Update the data below by changing every "Amazing Glaze" to "Golden Glaze", leaving everything else unchanged, and omit the pictures from your answer.

§ **Material supplied**
┌──

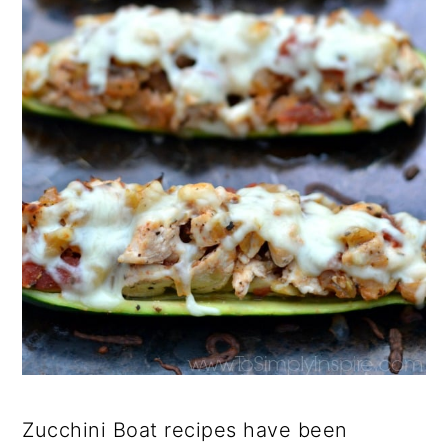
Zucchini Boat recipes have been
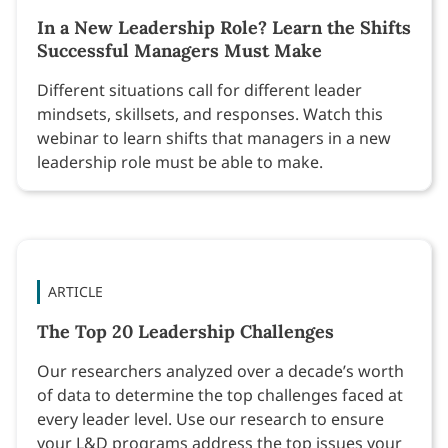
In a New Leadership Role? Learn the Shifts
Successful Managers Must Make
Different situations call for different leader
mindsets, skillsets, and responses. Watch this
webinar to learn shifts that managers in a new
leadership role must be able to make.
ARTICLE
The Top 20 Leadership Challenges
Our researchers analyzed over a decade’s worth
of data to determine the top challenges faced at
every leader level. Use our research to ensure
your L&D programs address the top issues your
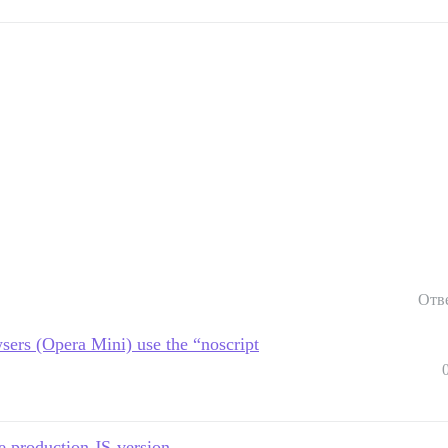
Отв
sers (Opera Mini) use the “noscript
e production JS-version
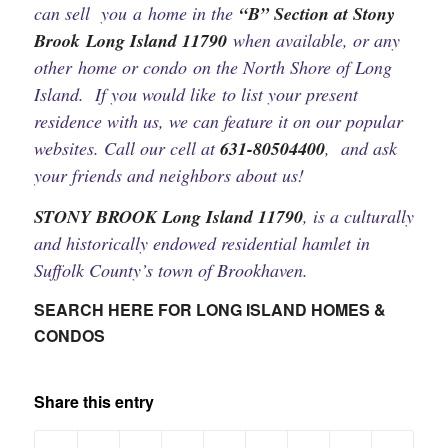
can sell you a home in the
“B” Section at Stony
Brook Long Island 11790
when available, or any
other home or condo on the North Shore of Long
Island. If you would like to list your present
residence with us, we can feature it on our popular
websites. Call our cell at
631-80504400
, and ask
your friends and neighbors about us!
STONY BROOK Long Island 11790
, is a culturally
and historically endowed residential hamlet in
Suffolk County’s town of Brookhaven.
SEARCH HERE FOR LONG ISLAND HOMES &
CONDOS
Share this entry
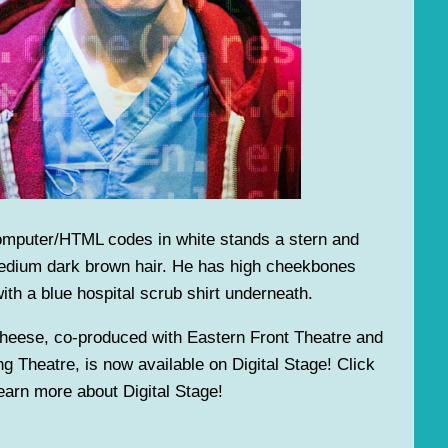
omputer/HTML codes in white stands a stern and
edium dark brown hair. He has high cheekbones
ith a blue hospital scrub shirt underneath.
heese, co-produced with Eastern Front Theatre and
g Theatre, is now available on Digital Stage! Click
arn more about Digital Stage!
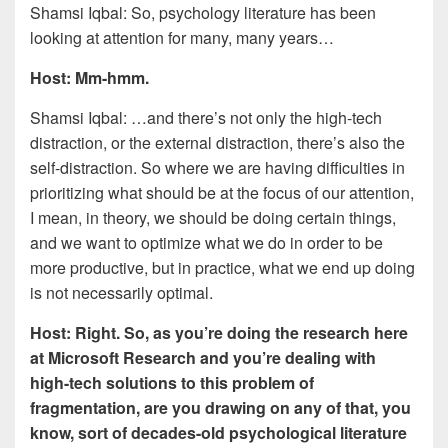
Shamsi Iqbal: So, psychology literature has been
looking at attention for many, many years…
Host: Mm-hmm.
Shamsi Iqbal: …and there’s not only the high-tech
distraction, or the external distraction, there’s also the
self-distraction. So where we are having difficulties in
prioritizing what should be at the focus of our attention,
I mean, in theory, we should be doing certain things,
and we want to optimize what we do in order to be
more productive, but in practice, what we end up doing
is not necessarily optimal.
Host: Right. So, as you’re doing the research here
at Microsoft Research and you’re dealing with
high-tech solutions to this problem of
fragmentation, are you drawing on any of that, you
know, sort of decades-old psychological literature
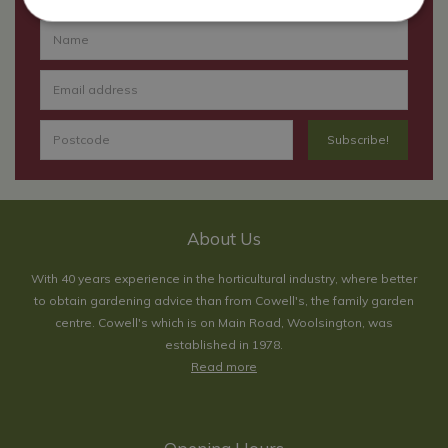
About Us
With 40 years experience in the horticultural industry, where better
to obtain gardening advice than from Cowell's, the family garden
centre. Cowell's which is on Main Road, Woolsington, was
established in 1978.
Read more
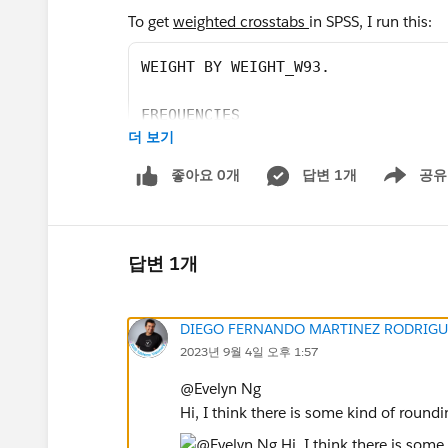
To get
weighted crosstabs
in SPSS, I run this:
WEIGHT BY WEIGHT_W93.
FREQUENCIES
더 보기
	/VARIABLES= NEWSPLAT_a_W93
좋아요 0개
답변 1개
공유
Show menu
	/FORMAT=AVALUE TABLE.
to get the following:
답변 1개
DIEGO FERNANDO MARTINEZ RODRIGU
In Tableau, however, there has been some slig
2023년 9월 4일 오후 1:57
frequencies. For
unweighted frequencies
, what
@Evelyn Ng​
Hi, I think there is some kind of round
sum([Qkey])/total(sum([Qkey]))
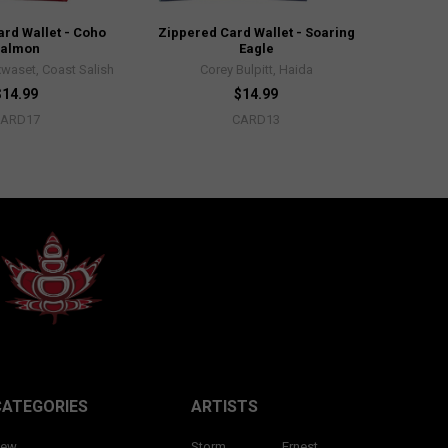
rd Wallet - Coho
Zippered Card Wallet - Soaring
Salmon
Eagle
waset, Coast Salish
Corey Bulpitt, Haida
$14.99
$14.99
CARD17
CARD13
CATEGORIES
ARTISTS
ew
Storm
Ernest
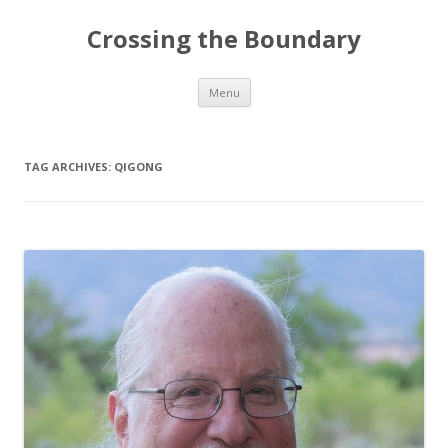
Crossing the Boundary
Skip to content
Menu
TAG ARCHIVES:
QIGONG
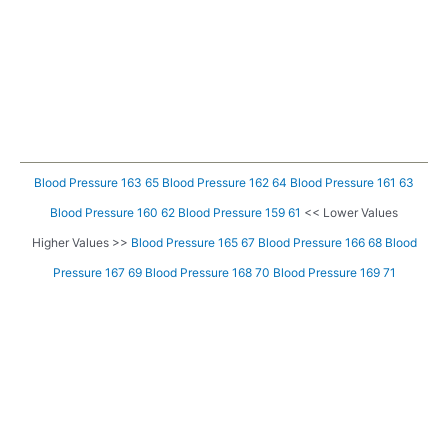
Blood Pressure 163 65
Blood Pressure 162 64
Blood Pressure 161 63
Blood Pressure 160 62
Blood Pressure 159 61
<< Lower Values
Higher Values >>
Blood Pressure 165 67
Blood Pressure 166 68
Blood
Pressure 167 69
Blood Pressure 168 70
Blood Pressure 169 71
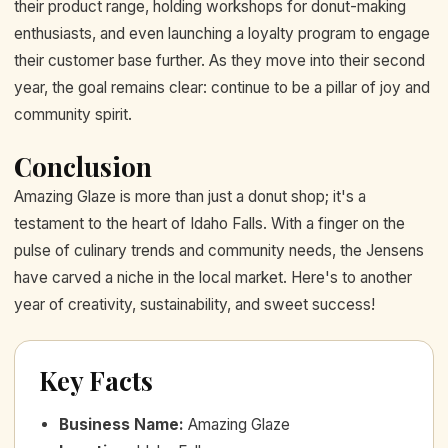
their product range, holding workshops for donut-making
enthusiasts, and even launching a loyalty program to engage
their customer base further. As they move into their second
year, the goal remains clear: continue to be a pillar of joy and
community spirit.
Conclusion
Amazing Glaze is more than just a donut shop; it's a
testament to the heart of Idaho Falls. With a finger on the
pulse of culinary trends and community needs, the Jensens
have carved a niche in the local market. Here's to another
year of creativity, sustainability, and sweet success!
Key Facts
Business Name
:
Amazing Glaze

└──

§ **Answer space**
Zucchini Boat recipes have been
In a New Leadership Role? Learn the Shifts
Successful Managers Must Make
Different situations call for different leader
mindsets, skillsets, and responses. Watch this
webinar to learn shifts that managers in a new
leadership role must be able to make.
ARTICLE
The Top 20 Leadership Challenges
Our researchers analyzed over a decade’s worth
of data to determine the top challenges faced at
every leader level. Use our research to ensure
your L&D programs address the top issues your
Отв
sers (Opera Mini) use the “noscript
e production JS-version
can sell you a home in the
“B” Section at Stony
Brook Long Island 11790
when available, or any
other home or condo on the North Shore of Long
Island. If you would like to list your present
residence with us, we can feature it on our popular
websites. Call our cell at
631-80504400
, and ask
your friends and neighbors about us!
STONY BROOK Long Island 11790
, is a culturally
and historically endowed residential hamlet in
Suffolk County’s town of Brookhaven.
SEARCH HERE FOR LONG ISLAND HOMES &
CONDOS
Share this entry
omputer/HTML codes in white stands a stern and
edium dark brown hair. He has high cheekbones
ith a blue hospital scrub shirt underneath.
heese, co-produced with Eastern Front Theatre and
g Theatre, is now available on Digital Stage! Click
arn more about Digital Stage!
Shamsi Iqbal: So, psychology literature has been
looking at attention for many, many years…
Host: Mm-hmm.
Shamsi Iqbal: …and there’s not only the high-tech
distraction, or the external distraction, there’s also the
self-distraction. So where we are having difficulties in
prioritizing what should be at the focus of our attention,
I mean, in theory, we should be doing certain things,
and we want to optimize what we do in order to be
more productive, but in practice, what we end up doing
is not necessarily optimal.
Host: Right. So, as you’re doing the research here
at Microsoft Research and you’re dealing with
high-tech solutions to this problem of
fragmentation, are you drawing on any of that, you
know, sort of decades-old psychological literature
About Us
With 40 years experience in the horticultural industry, where better
to obtain gardening advice than from Cowell's, the family garden
centre. Cowell's which is on Main Road, Woolsington, was
established in 1978.
Read more
To get
weighted crosstabs
in SPSS, I run this:
WEIGHT BY WEIGHT_W93.
FREQUENCIES
더 보기
	/VARIABLES= NEWSPLAT_a_W93
좋아요 0개
답변 1개
공유
Show menu
	/FORMAT=AVALUE TABLE.
to get the following:
답변 1개
DIEGO FERNANDO MARTINEZ RODRIGU
In Tableau, however, there has been some slig
2023년 9월 4일 오후 1:57
frequencies. For
unweighted frequencies
, what
@Evelyn Ng​
Hi, I think there is some kind of round
sum([Qkey])/total(sum([Qkey]))
rd Wallet - Coho
Zippered Card Wallet - Soaring
Salmon
Eagle
waset, Coast Salish
Corey Bulpitt, Haida
$14.99
$14.99
CARD17
CARD13
CATEGORIES
ARTISTS
ew
Storm
Ernest
Crossing the Boundary
Skip to content
Menu
TAG ARCHIVES:
QIGONG
Blood Pressure 163 65
Blood Pressure 162 64
Blood Pressure 161 63
Blood Pressure 160 62
Blood Pressure 159 61
<< Lower Values
Higher Values >>
Blood Pressure 165 67
Blood Pressure 166 68
Blood
Pressure 167 69
Blood Pressure 168 70
Blood Pressure 169 71
their product range, holding workshops for donut-making
enthusiasts, and even launching a loyalty program to engage
their customer base further. As they move into their second
year, the goal remains clear: continue to be a pillar of joy and
community spirit.
Conclusion
Golden Glaze is more than just a donut shop; it's a
testament to the heart of Idaho Falls. With a finger on the
pulse of culinary trends and community needs, the Jensens
have carved a niche in the local market. Here's to another
year of creativity, sustainability, and sweet success!
Key Facts
Business Name
:
Golden Glaze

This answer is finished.